We can't write secure code

David Lacey makes the important point that writing secure software is “not just about cutting secure code or developing better testing tools. We need to get things right much earlier in the development process.” It’s a subject I’ve been harping on about for some time, with many references to excellent resources such as OWASP, and great leaders on the subject such as Mark Curphey.

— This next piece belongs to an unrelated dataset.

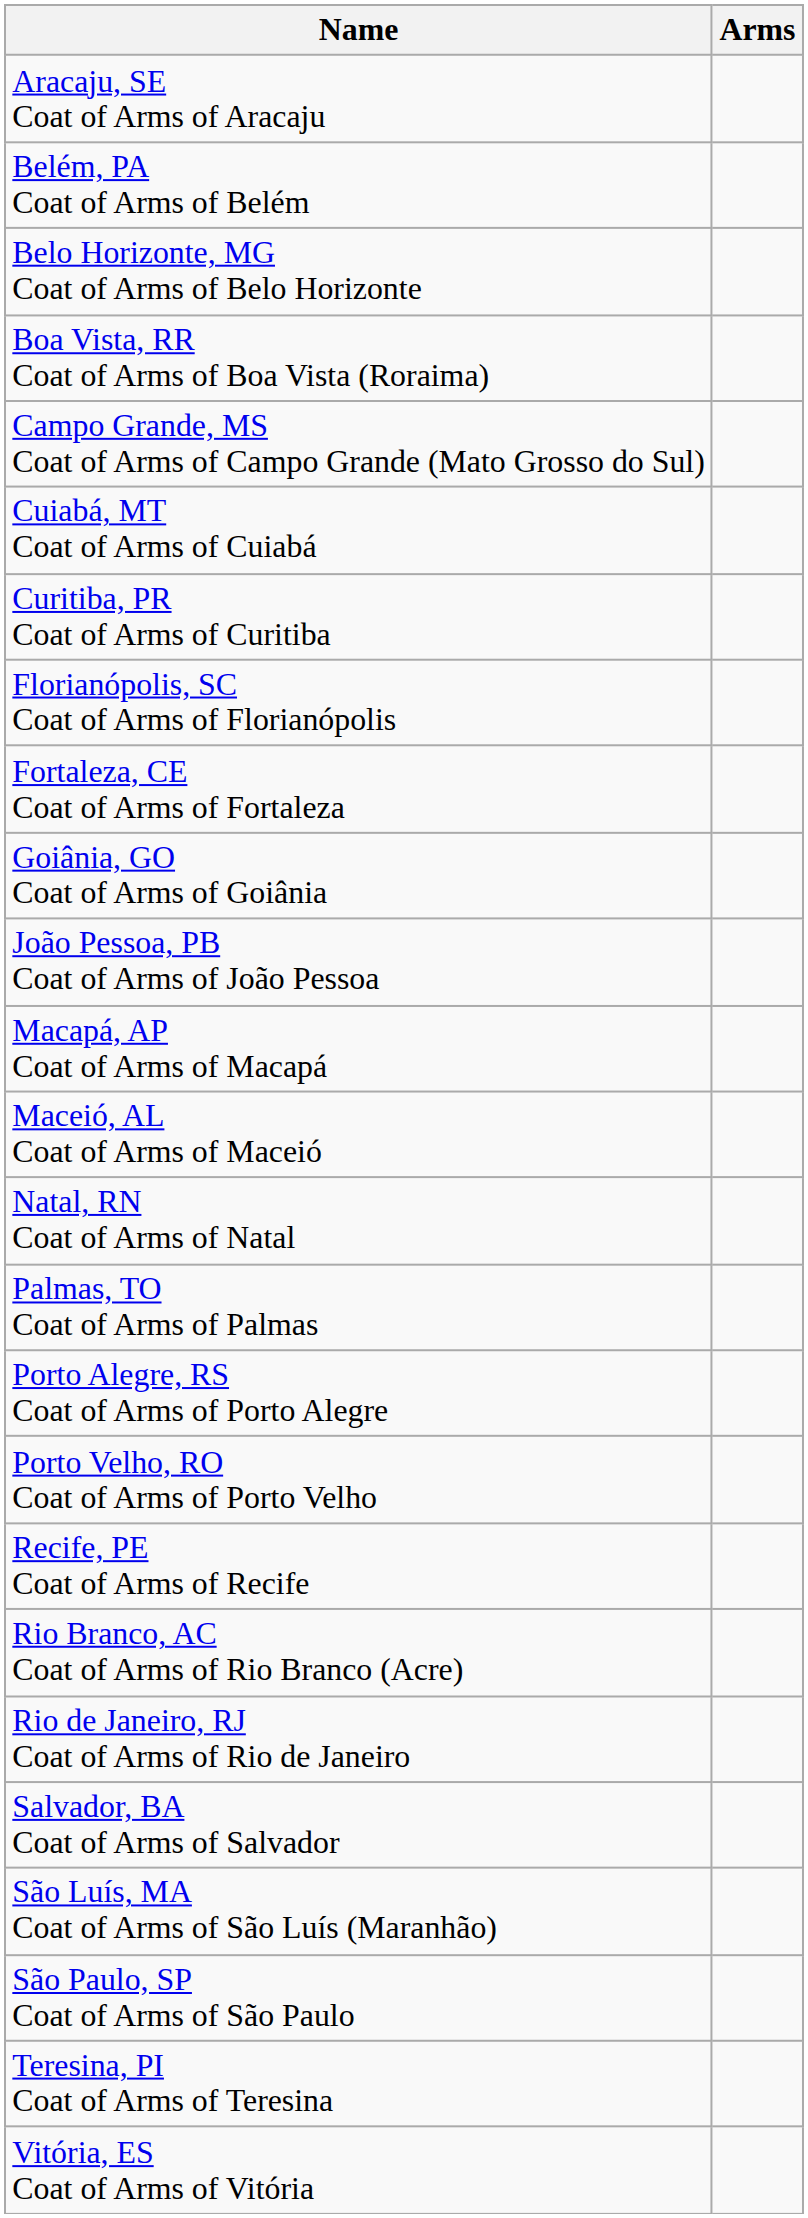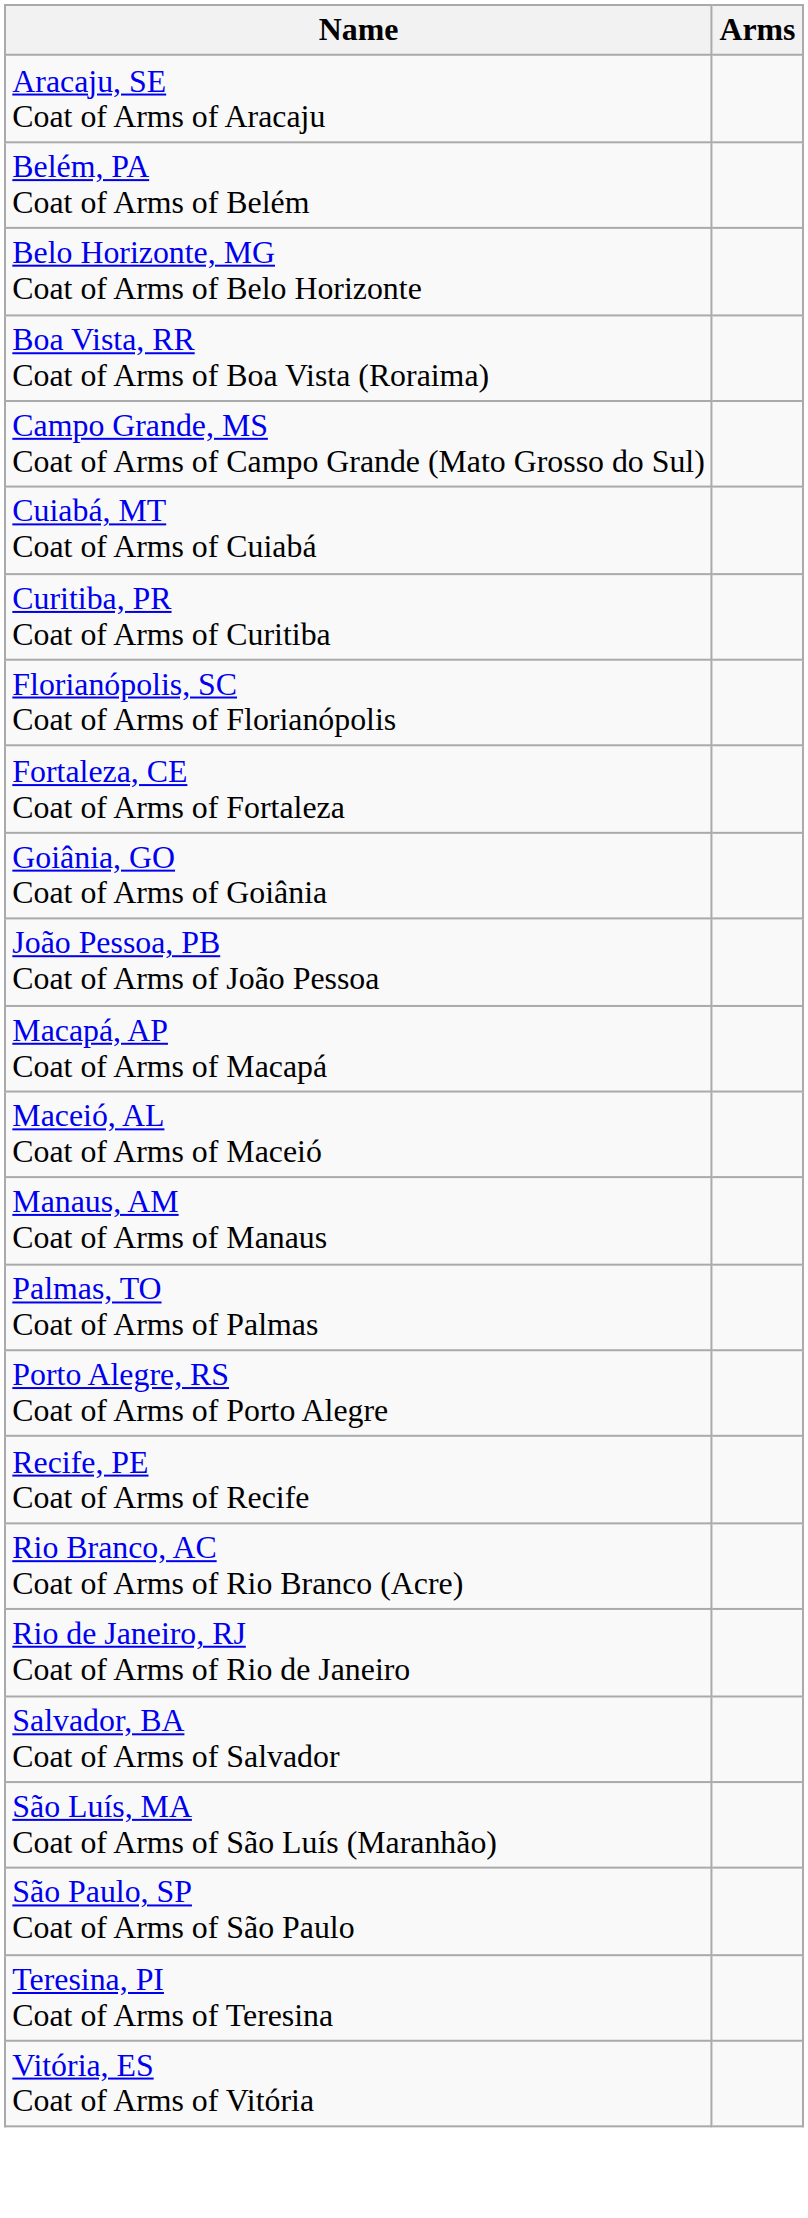+ row: Manaus, AM Coat of Arms of Manaus
- row: Natal, RN Coat of Arms of Natal
- row: Porto Velho, RO Coat of Arms of Porto Velho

Over the last few years I’ve heard many solutions proposed to fix the problem of insecure software, ranging from sacking the developers to improving the software development lifecycle so that security requirements are stated from outset and followed through into production and beyond. The evidence is that none of it works. OK, the folk at Microsoft, for example, will say that security is now embedded in their culture, and they’ve certainly generated a nice new stream of revenue for themselves out of all the books, tools and journals on the subject. But they are still releasing security patches with a frequency and schedule that the I wish the rail company I use each day could achieve with their trains. And other vendors are coming up with clangers at an alarming rate. For example, this latest one from leading CMS vendor RedDot. An SQL Injection vulnerability in an enterprise level CMS system – what were they playing at with their quality control?!

So, here’s the thing. We can’t write secure code. It’s true. Can you show me any decent commercial, consumer focused product (that people actually want to use – not just techies who haven’t seen daylight in 12 years and live on a diet of digestive biscuits) that is secure from the off as soon as it’s exposed to the Internet and where 12 months later it hasn’t required a patch of some sort? Systems are simply too complicated with too many lines of code for anyone to expect that they can be released without containing bugs and security holes. That doesn’t mean that we shouldn’t try, it just means that we should take a different approach. That approach, in my opinion, is to take a leaf out of the new edition of the PCI standards and stick a ruddy great application firewall in front of everything. That doesn’t make the code secure, it’s a sticking plaster over a wound. But – to continue the analogy – a plaster stops the bleeding, prevents germs getting in, and while it’s not a cure, it’s good enough.

I’m not knocking OWASP et al. It’s the first resource I recommend developers go to and will remain so. Just that the business expects more functionality, cheaper costs, more complexity, better performance, and a more rapid deployment for its products. Chucking in security with all that lot is like rubbing your belly and patting your head at the same time, while riding a motorbike. So, let’s make it easy on ourselves. Application firewalls!